Aim of the exercise — If a line in the records below contains "دمنهور", copy that line.

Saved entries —
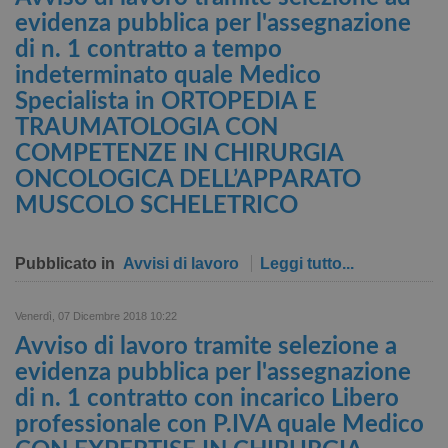
evidenza pubblica per l'assegnazione
di n. 1 contratto a tempo
indeterminato quale Medico
Specialista in ORTOPEDIA E
TRAUMATOLOGIA CON
COMPETENZE IN CHIRURGIA
ONCOLOGICA DELL’APPARATO
MUSCOLO SCHELETRICO
Pubblicato in
Avvisi di lavoro
Leggi tutto...
Venerdì, 07 Dicembre 2018 10:22
Avviso di lavoro tramite selezione a
evidenza pubblica per l'assegnazione
di n. 1 contratto con incarico Libero
professionale con P.IVA quale Medico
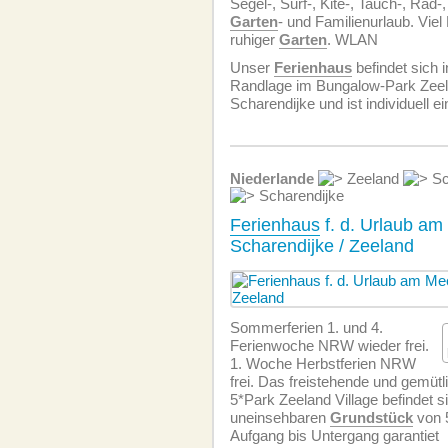
Segel-, Surf-, Kite-, Tauch-, Rad-
Garten
- und Familienurlaub. Viel
ruhiger
Garten
. WLAN
Unser
Ferienhaus
befindet sich i
Randlage im Bungalow-Park Zeela
Scharendijke und ist individuell ei
Niederlande
Zeeland
Sc
Scharendijke
Ferienhaus
f. d. Urlaub am
Scharendijke / Zeeland
Sommerferien 1. und 4.
Ferienwoche NRW wieder frei.
1. Woche Herbstferien NRW
frei. Das freistehende und gemüt
5*Park Zeeland Village befindet s
uneinsehbaren
Grundstück
von 
Aufgang bis Untergang garantiet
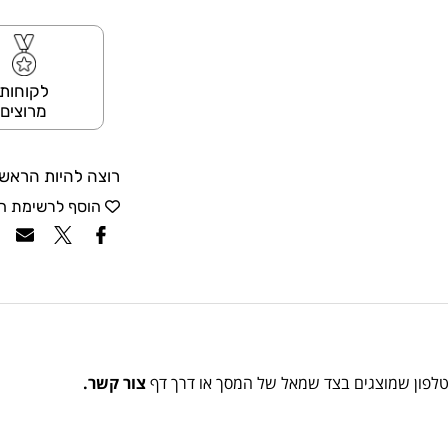
לקוחות
מרוצים
רוצה להיות הראשו
הוסף לרשימת ה
הטלפון שמוצגים בצד שמאל של המסך או דרך דף
צור קשר.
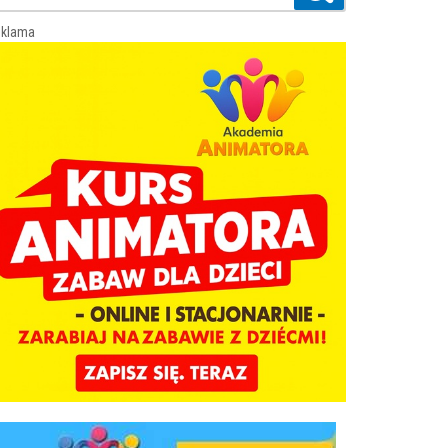
klama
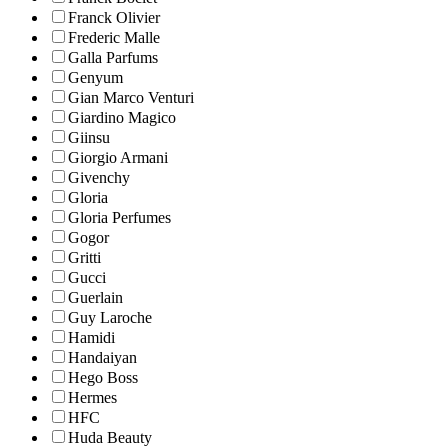
Franck Olivier
Frederic Malle
Galla Parfums
Genyum
Gian Marco Venturi
Giardino Magico
Giinsu
Giorgio Armani
Givenchy
Gloria
Gloria Perfumes
Gogor
Gritti
Gucci
Guerlain
Guy Laroche
Hamidi
Handaiyan
Hego Boss
Hermes
HFC
Huda Beauty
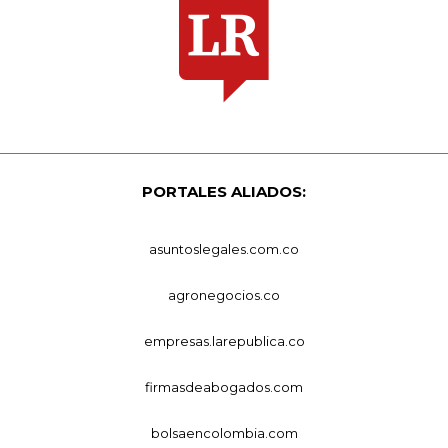
PORTALES ALIADOS:
asuntoslegales.com.co
agronegocios.co
empresas.larepublica.co
firmasdeabogados.com
bolsaencolombia.com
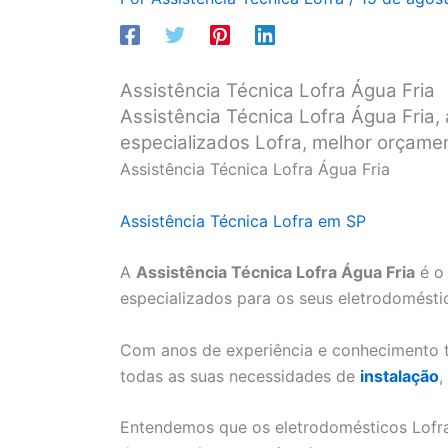
Assistência Técnica Lofra Água Fria
Assistência Técnica Lofra Água Fria,
especializados Lofra, melhor orçame
Assistência Técnica Lofra Água Fria
Assistência Técnica Lofra em SP
A
Assistência Técnica Lofra Água Fria
é o 
especializados para os seus eletrodomésti
Com anos de experiência e conhecimento t
todas as suas necessidades de
instalação
,
Entendemos que os eletrodomésticos Lofra 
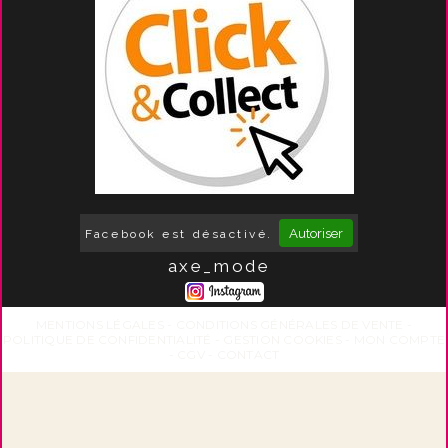
Autoriser
Facebook est désactivé.
axe_mode
MENTIONS LÉGALES
CONDITIONS GÉNÉRALES DE VENTE
POLITIQUE DE CONFIDENTIALITÉ
GESTION COOKIES
MON COMPTE
CGV
CONTACT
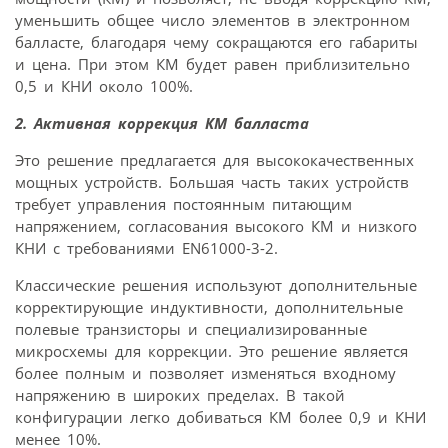
уменьшить общее число элементов в электронном
балласте, благодаря чему сокращаются его габариты
и цена. При этом КМ будет равен приблизительно
0,5 и КНИ около 100%.
2. Активная коррекция КМ балласта
Это решение предлагается для высококачественных
мощных устройств. Большая часть таких устройств
требует управления постоянным питающим
напряжением, согласования высокого КМ и низкого
КНИ с требованиями EN61000-3-2.
Классические решения используют дополнительные
корректирующие индуктивности, дополнительные
полевые транзисторы и специализированные
микросхемы для коррекции. Это решение является
более полным и позволяет изменяться входному
напряжению в широких пределах. В такой
конфигурации легко добиваться КМ более 0,9 и КНИ
менее 10%.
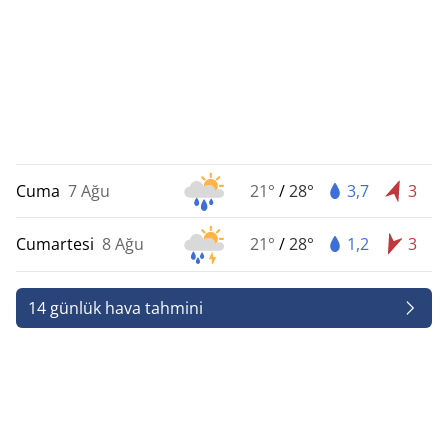
Cuma
7 Ağu
21°
/
28°
3,7
3
Cumartesi
8 Ağu
21°
/
28°
1,2
3
14 günlük hava tahmini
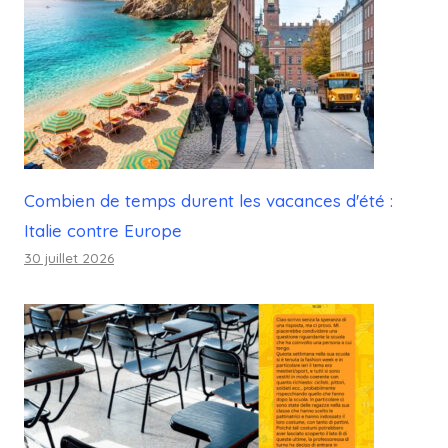
Combien de temps durent les vacances d'été :
Italie contre Europe
30 juillet 2026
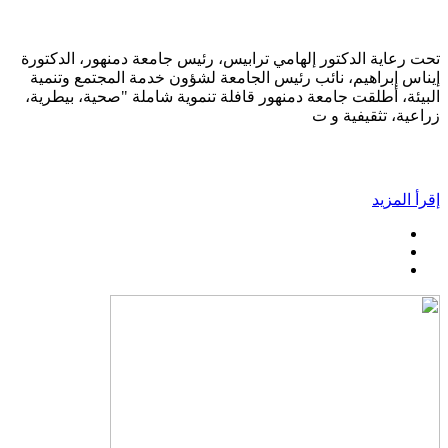
تحت رعاية الدكتور إلهامي ترابيس، رئيس جامعة دمنهور، الدكتورة
إيناس إبراهيم، نائب رئيس الجامعة لشؤون خدمة المجتمع وتنمية
البيئة، أطلقت جامعة دمنهور قافلة تنموية شاملة "صحية، بيطرية،
زراعية، تثقيفية و ت
إقرأ المزيد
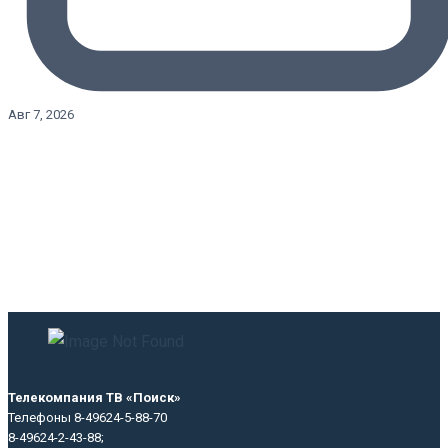
Авг 7, 2026
Телекомпания ТВ «Поиск»
Телефоны 8-49624-5-88-70
8-49624-2-43-88;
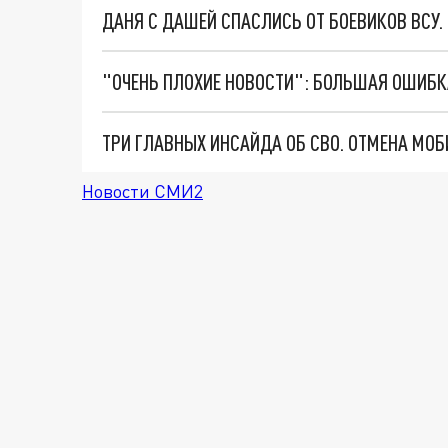
ДАНЯ С ДАШЕЙ СПАСЛИСЬ ОТ БОЕВИКОВ ВСУ
Новости СМИ2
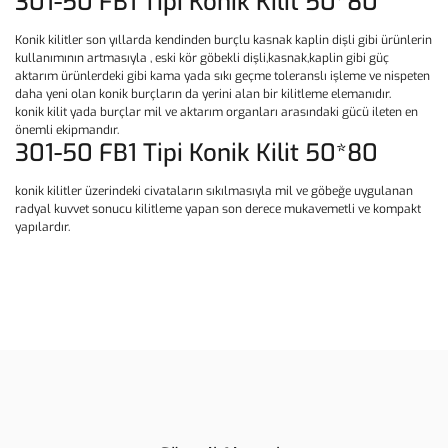
301-50 FB1 Tipi Konik Kilit 50*80
Konik kilitler son yıllarda kendinden burçlu kasnak kaplin dişli gibi ürünlerin
kullanımının artmasıyla , eski kör göbekli dişli,kasnak,kaplin gibi güç
aktarım ürünlerdeki gibi kama yada sıkı geçme toleranslı işleme ve nispeten
daha yeni olan konik burçların da yerini alan bir kilitleme elemanıdır.
konik kilit yada burçlar mil ve aktarım organları arasındaki gücü ileten en
önemli ekipmandır.
301-50 FB1 Tipi Konik Kilit 50*80
konik kilitler üzerindeki civataların sıkılmasıyla mil ve göbeğe uygulanan
radyal kuvvet sonucu kilitleme yapan son derece mukavemetli ve kompakt
yapılardır.
Bu ürünün fiyat bilgisi, resim, ürün açıklamalarında ve diğer
konularda yetersiz gördüğünüz noktaları öneri formunu kullanarak
Bu ürüne ilk yorumu siz yapın!
tarafımıza iletebilirsiniz.
Görüş ve önerileriniz için teşekkür ederiz.
Yorum Yaz
Ürün resmi kalitesiz, bozuk veya görüntülenemiyor.
Ürün açıklamasında eksik bilgiler bulunuyor.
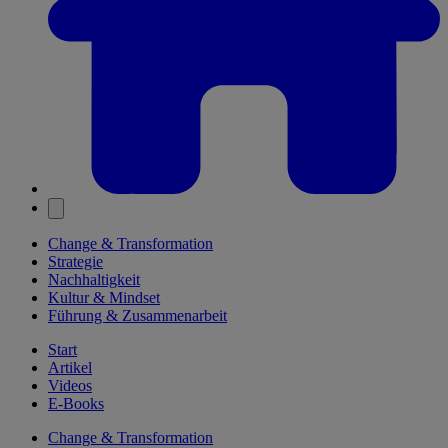
Change & Transformation
Strategie
Nachhaltigkeit
Kultur & Mindset
Führung & Zusammenarbeit
Start
Artikel
Videos
E-Books
Change & Transformation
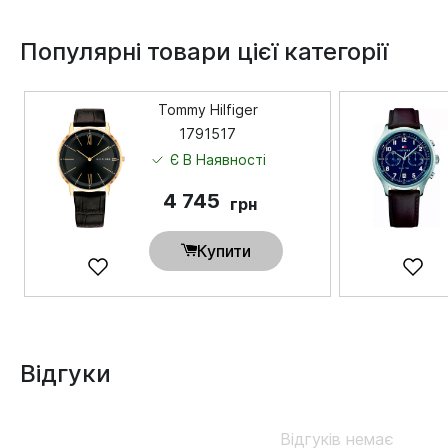
Популярні товари цієї категорії
Tommy Hilfiger
1791517
Є В Наявності
4 745
грн
Купити
Відгуки
Відгуків немає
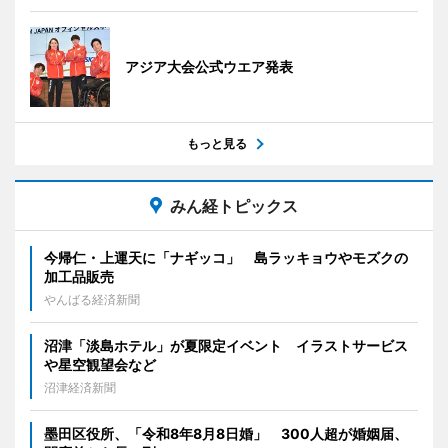
アジア大会公式ウエア発表
もっと見る
みん経トピックス
今帰仁・上運天に「ナギッコ」 島ラッキョウやモズクの
加工品販売
やんばる経済新聞
沼津「淡島ホテル」が夏限定イベント イラストサービス
や星空観望会など
沼津経済新聞
墨田区役所、「令和8年8月8日婚」 300人超が婚姻届、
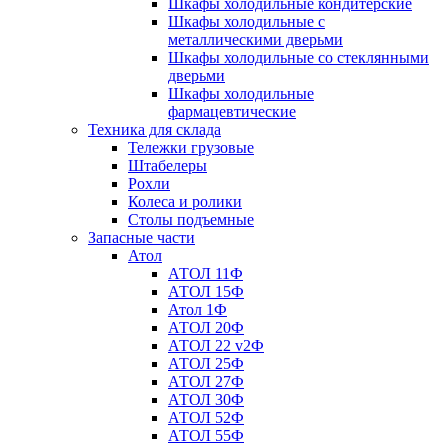
Шкафы холодильные кондитерские
Шкафы холодильные с
металлическими дверьми
Шкафы холодильные со стеклянными
дверьми
Шкафы холодильные
фармацевтические
Техника для склада
Тележки грузовые
Штабелеры
Рохли
Колеса и ролики
Столы подъемные
Запасные части
Атол
АТОЛ 11Ф
АТОЛ 15Ф
Атол 1Ф
АТОЛ 20Ф
АТОЛ 22 v2Ф
АТОЛ 25Ф
АТОЛ 27Ф
АТОЛ 30Ф
АТОЛ 52Ф
АТОЛ 55Ф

Response to the exercise —
تحت رعاية الدكتور إلهامي ترابيس، رئيس جامعة دمنهور، الدكتورة
البيئة، أطلقت جامعة دمنهور قافلة تنموية شاملة "صحية، بيطرية،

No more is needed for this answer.